I agree with the other person who posted. that your severum will probably be next. I have known that severums will fight back if any other fish picks on them. And mine always fights back.

I know that fire mouth cichlids are aggressive especially during mating season. Especially in male fishes. Although you can always try and put him/her in a different tank and then put it back into your tank with the severums. That may help.


----------



## iz513 (Jun 24, 2009)

ya but for now i just removed the pacu....the severum and the firemouth have lived together in harmony for a month now so i am starting to believe it was the pacu although after the firemouth killed the other one it started attacking my smallest severum but it has never shown signs of aggression towards my larger severum who is a little bit longer and taller that the firemouth


----------



## DarkRevoultions (Sep 5, 2008)

iz513 said:


> ya but for now i just removed the pacu....the severum and the firemouth have lived together in harmony for a month now so i am starting to believe it was the pacu although after the firemouth killed the other one it started attacking my smallest severum but it has never shown signs of aggression towards my larger severum who is a little bit longer and taller that the firemouth


Oh that is good  but you should probably take out the small severum then. Otherwise you might find out that your small severum will be very stressed, and probably die.


----------



## iz513 (Jun 24, 2009)

DarkRevoultions said:


> Oh that is good  but you should probably take out the small severum then. Otherwise you might find out that your small severum will be very stressed, and probably die.

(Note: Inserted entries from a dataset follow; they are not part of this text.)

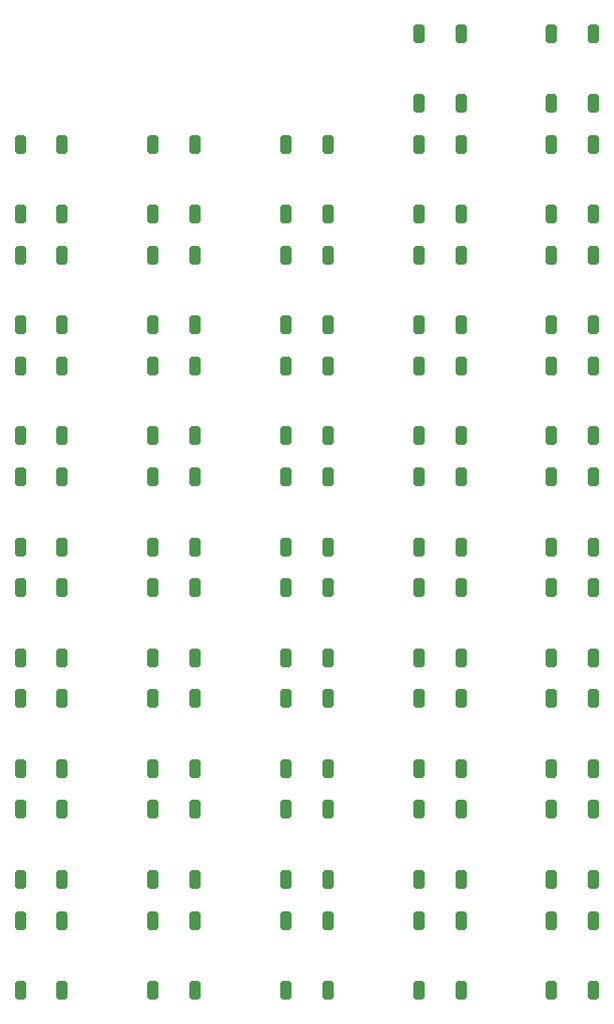
<source format=gbr>
%TF.GenerationSoftware,KiCad,Pcbnew,7.0.5*%
%TF.CreationDate,2023-07-27T14:44:28-03:00*%
%TF.ProjectId,Open_Machinist_Calculator,4f70656e-5f4d-4616-9368-696e6973745f,rev?*%
%TF.SameCoordinates,Original*%
%TF.FileFunction,Paste,Top*%
%TF.FilePolarity,Positive*%
%FSLAX46Y46*%
G04 Gerber Fmt 4.6, Leading zero omitted, Abs format (unit mm)*
G04 Created by KiCad (PCBNEW 7.0.5) date 2023-07-27 14:44:28*
%MOMM*%
%LPD*%
G01*
G04 APERTURE LIST*
G04 Aperture macros list*
%AMRoundRect*
0 Rectangle with rounded corners*
0 $1 Rounding radius*
0 $2 $3 $4 $5 $6 $7 $8 $9 X,Y pos of 4 corners*
0 Add a 4 corners polygon primitive as box body*
4,1,4,$2,$3,$4,$5,$6,$7,$8,$9,$2,$3,0*
0 Add four circle primitives for the rounded corners*
1,1,$1+$1,$2,$3*
1,1,$1+$1,$4,$5*
1,1,$1+$1,$6,$7*
1,1,$1+$1,$8,$9*
0 Add four rect primitives between the rounded corners*
20,1,$1+$1,$2,$3,$4,$5,0*
20,1,$1+$1,$4,$5,$6,$7,0*
20,1,$1+$1,$6,$7,$8,$9,0*
20,1,$1+$1,$8,$9,$2,$3,0*%
G04 Aperture macros list end*
%ADD10RoundRect,0.250000X-0.250000X0.600000X-0.250000X-0.600000X0.250000X-0.600000X0.250000X0.600000X0*%
G04 APERTURE END LIST*
D10*
%TO.C,S24*%
X92100000Y-181700000D03*
X92100000Y-188000000D03*
X95900000Y-188000000D03*
X95900000Y-181700000D03*
%TD*%
%TO.C,S16*%
X116100000Y-161700000D03*
X116100000Y-168000000D03*
X119900000Y-168000000D03*
X119900000Y-161700000D03*
%TD*%
%TO.C,S34*%
X92100000Y-201700000D03*
X92100000Y-208000000D03*
X95900000Y-208000000D03*
X95900000Y-201700000D03*
%TD*%
%TO.C,S42*%
X128100000Y-211700000D03*
X128100000Y-218000000D03*
X131900000Y-218000000D03*
X131900000Y-211700000D03*
%TD*%
%TO.C,S4*%
X92100000Y-141700000D03*
X92100000Y-148000000D03*
X95900000Y-148000000D03*
X95900000Y-141700000D03*
%TD*%
%TO.C,S38*%
X80100000Y-211700000D03*
X80100000Y-218000000D03*
X83900000Y-218000000D03*
X83900000Y-211700000D03*
%TD*%
%TO.C,S32*%
X128100000Y-191700000D03*
X128100000Y-198000000D03*
X131900000Y-198000000D03*
X131900000Y-191700000D03*
%TD*%
%TO.C,S3*%
X80100000Y-141700000D03*
X80100000Y-148000000D03*
X83900000Y-148000000D03*
X83900000Y-141700000D03*
%TD*%
%TO.C,S25*%
X104100000Y-181700000D03*
X104100000Y-188000000D03*
X107900000Y-188000000D03*
X107900000Y-181700000D03*
%TD*%
%TO.C,S1*%
X116100000Y-131700000D03*
X116100000Y-138000000D03*
X119900000Y-138000000D03*
X119900000Y-131700000D03*
%TD*%
%TO.C,S23*%
X80100000Y-181700000D03*
X80100000Y-188000000D03*
X83900000Y-188000000D03*
X83900000Y-181700000D03*
%TD*%
%TO.C,S28*%
X80100000Y-191700000D03*
X80100000Y-198000000D03*
X83900000Y-198000000D03*
X83900000Y-191700000D03*
%TD*%
%TO.C,S20*%
X104100000Y-171700000D03*
X104100000Y-178000000D03*
X107900000Y-178000000D03*
X107900000Y-171700000D03*
%TD*%
%TO.C,S30*%
X104100000Y-191700000D03*
X104100000Y-198000000D03*
X107900000Y-198000000D03*
X107900000Y-191700000D03*
%TD*%
%TO.C,S11*%
X116100000Y-151700000D03*
X116100000Y-158000000D03*
X119900000Y-158000000D03*
X119900000Y-151700000D03*
%TD*%
%TO.C,S2*%
X128100000Y-131700000D03*
X128100000Y-138000000D03*
X131900000Y-138000000D03*
X131900000Y-131700000D03*
%TD*%
%TO.C,S10*%
X104100000Y-151700000D03*
X104100000Y-158000000D03*
X107900000Y-158000000D03*
X107900000Y-151700000D03*
%TD*%
%TO.C,S7*%
X128100000Y-141700000D03*
X128100000Y-148000000D03*
X131900000Y-148000000D03*
X131900000Y-141700000D03*
%TD*%
%TO.C,S40*%
X104100000Y-211700000D03*
X104100000Y-218000000D03*
X107900000Y-218000000D03*
X107900000Y-211700000D03*
%TD*%
%TO.C,S35*%
X104100000Y-201700000D03*
X104100000Y-208000000D03*
X107900000Y-208000000D03*
X107900000Y-201700000D03*
%TD*%
%TO.C,S27*%
X128100000Y-181700000D03*
X128100000Y-188000000D03*
X131900000Y-188000000D03*
X131900000Y-181700000D03*
%TD*%
%TO.C,S13*%
X80100000Y-161700000D03*
X80100000Y-168000000D03*
X83900000Y-168000000D03*
X83900000Y-161700000D03*
%TD*%
%TO.C,S8*%
X80100000Y-151700000D03*
X80100000Y-158000000D03*
X83900000Y-158000000D03*
X83900000Y-151700000D03*
%TD*%
%TO.C,S41*%
X116100000Y-211700000D03*
X116100000Y-218000000D03*
X119900000Y-218000000D03*
X119900000Y-211700000D03*
%TD*%
%TO.C,S36*%
X116100000Y-201700000D03*
X116100000Y-208000000D03*
X119900000Y-208000000D03*
X119900000Y-201700000D03*
%TD*%
%TO.C,S12*%
X128100000Y-151700000D03*
X128100000Y-158000000D03*
X131900000Y-158000000D03*
X131900000Y-151700000D03*
%TD*%
%TO.C,S22*%
X128100000Y-171700000D03*
X128100000Y-178000000D03*
X131900000Y-178000000D03*
X131900000Y-171700000D03*
%TD*%
%TO.C,S5*%
X104100000Y-141700000D03*
X104100000Y-148000000D03*
X107900000Y-148000000D03*
X107900000Y-141700000D03*
%TD*%
%TO.C,S9*%
X92100000Y-151700000D03*
X92100000Y-158000000D03*
X95900000Y-158000000D03*
X95900000Y-151700000D03*
%TD*%
%TO.C,S39*%
X92100000Y-211700000D03*
X92100000Y-218000000D03*
X95900000Y-218000000D03*
X95900000Y-211700000D03*
%TD*%
%TO.C,S31*%
X116100000Y-191700000D03*
X116100000Y-198000000D03*
X119900000Y-198000000D03*
X119900000Y-191700000D03*
%TD*%
%TO.C,S17*%
X128100000Y-161700000D03*
X128100000Y-168000000D03*
X131900000Y-168000000D03*
X131900000Y-161700000D03*
%TD*%
%TO.C,S26*%
X116100000Y-181700000D03*
X116100000Y-188000000D03*
X119900000Y-188000000D03*
X119900000Y-181700000D03*
%TD*%
%TO.C,S21*%
X116100000Y-171700000D03*
X116100000Y-178000000D03*
X119900000Y-178000000D03*
X119900000Y-171700000D03*
%TD*%
%TO.C,S18*%
X80100000Y-171700000D03*
X80100000Y-178000000D03*
X83900000Y-178000000D03*
X83900000Y-171700000D03*
%TD*%
%TO.C,S6*%
X116100000Y-141700000D03*
X116100000Y-148000000D03*
X119900000Y-148000000D03*
X119900000Y-141700000D03*
%TD*%
%TO.C,S14*%
X92100000Y-161700000D03*
X92100000Y-168000000D03*
X95900000Y-168000000D03*
X95900000Y-161700000D03*
%TD*%
%TO.C,S29*%
X92100000Y-191700000D03*
X92100000Y-198000000D03*
X95900000Y-198000000D03*
X95900000Y-191700000D03*
%TD*%
%TO.C,S15*%
X104100000Y-161700000D03*
X104100000Y-168000000D03*
X107900000Y-168000000D03*
X107900000Y-161700000D03*
%TD*%
%TO.C,S19*%
X92100000Y-171700000D03*
X92100000Y-178000000D03*
X95900000Y-178000000D03*
X95900000Y-171700000D03*
%TD*%
%TO.C,S33*%
X80100000Y-201700000D03*
X80100000Y-208000000D03*
X83900000Y-208000000D03*
X83900000Y-201700000D03*
%TD*%
%TO.C,S37*%
X128100000Y-201700000D03*
X128100000Y-208000000D03*
X131900000Y-208000000D03*
X131900000Y-201700000D03*
%TD*%
M02*

</source>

i dont need to take out the small severum cause its in its own ten gallon its less than inch and the firemouth and the larger severum are now alone in the 46 gallon


----------



## DarkRevoultions (Sep 5, 2008)

iz513 said:


> i dont need to take out the small severum cause its in its own ten gallon its less than inch and the firemouth and the larger severum are now alone in the 46 gallon


Ah I see. So how big is your smallest severum? Mine is about 2-3" from nose to tail. It is growing nicely, but it will take about a month until it reaches 4-6"


----------



## iz513 (Jun 24, 2009)

my green severum is maybe two inches or a lil more


----------



## DarkRevoultions (Sep 5, 2008)

iz513 said:


> my green severum is maybe two inches or a lil more


Oh I see. I don't know how long they take to grow larger, but mine is already growing. I don't know if fishes have their growth spurt...

My severum is already nearly 4"


----------